The world has its eye on Egypt, and many have been quick to choose a side. However, the complexity amidst the turmoil makes it rather hard to point fingers in just one direction.
In one corner is the Egyptian army under the leadership of the Supreme Council of the Armed Forces (SCAF). After a year of chaos under Prime Minister Mohamed Morsi, the SCAF, in the supposed interest of the people, has deposed the Prime Minister. SCAF outlawed his Muslim Brotherhood as a terrorist group, installed itself as interim protectors of the revolution, and vowed a fresh round of elections.
Prim in their medal-laden and immaculately pressed army uniforms, these chosen few wave a paper. They believe their ‘roadmap’ to peace and stability is the only sure defense for all Egyptians against fanatics, counter-revolutionaries and terrorists.
In reality, the army is a cabal that has run and exploited the Egyptian state for five decades. When the revolution in Tahrir square began and millions of Egyptians across the country took to the streets, united in their opposition to the authoritarian regime of Hosni Mubarak, where was the army? They were the ones wielding police batons as maces and plowing into the very people they now claim to represent. They were the ones that stood by and even aided sectarian violence against the Copts, Egypt’s Christian minority.
To stave off the revolution, they killed innocent protesters; now, to preserve it, they kill hundreds more. This roadmap of theirs will surely be a path doubling back to feed upon itself, producing more of the same. Can one honestly expect anything different from an organization whose command structure remains virtually unchanged throughout all this upheaval? Anybody who truly believes they’ll give over power, or even agree to share it with whoever they allow to win any future elections, is sadly mistaken.
In the other corner is the equally distasteful Muslim Brotherhood. A blatantly Islamist movement with aims at refashioning Egyptian society to be more sharia-compliant, they eked out a victory at the polls in the first democratic elections Egypt has ever had in its 6,000 years of recorded history. They essentially bribed their way past the finish line by providing supplies and services to the marginalized and poor.

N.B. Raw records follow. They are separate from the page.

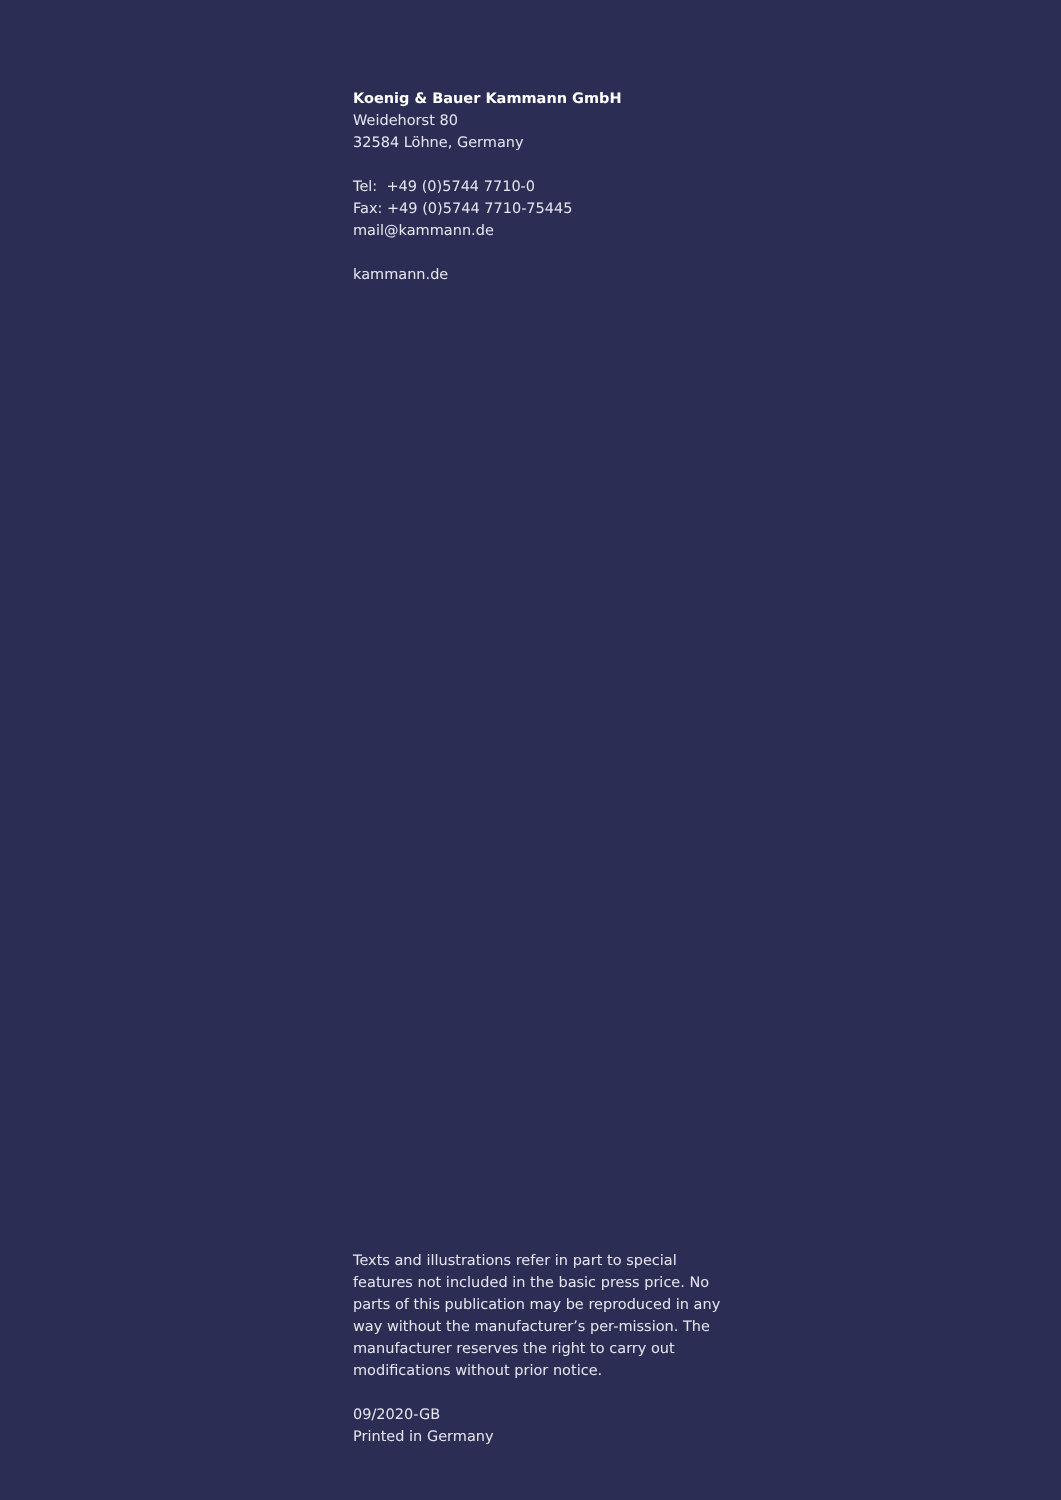Koenig & Bauer Kammann GmbH
Weidehorst 80
32584 Löhne, Germany
Tel: +49 (0)5744 7710-0
Fax: +49 (0)5744 7710-75445
mail@kammann.de
kammann.de
Texts and illustrations refer in part to special features not included in the basic press price. No parts of this publication may be reproduced in any way without the manufacturer’s per-mission. The manufacturer reserves the right to carry out modifications without prior notice.
09/2020-GB
Printed in Germany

Rather than pragmatically compromising, they proceeded to assume they had a mandate to rule alone. They ignored the constitution, handed Morsi powers above and beyond judiciary oversight, and alienated wide segments of the population to the point where their opponents had nowhere to turn to but the military.
They played and lost the guessing game of how many constitutional abuses it takes to bring down a democratically appointed government. By their numerous steps back, they’ve erased the one forceful stride forward the Egyptian people managed to take for themselves.
This is why it is difficult to pick a side. If this was Frost’s proverbial fork in the road, neither road would make all the difference. Egypt’s people continue to suffer and die. Their hopes of implementing a government that is answerable to its constituents is quite dead.
It might as well be decided by flipping a quarter. No matter the result – heads or tails, Muslim Brotherhood or army – we are dealing with two sides of the same coin.
People have long memories, even if they have short attention spans. This brief taste of empowerment may still give Egypt’s people victory – one day.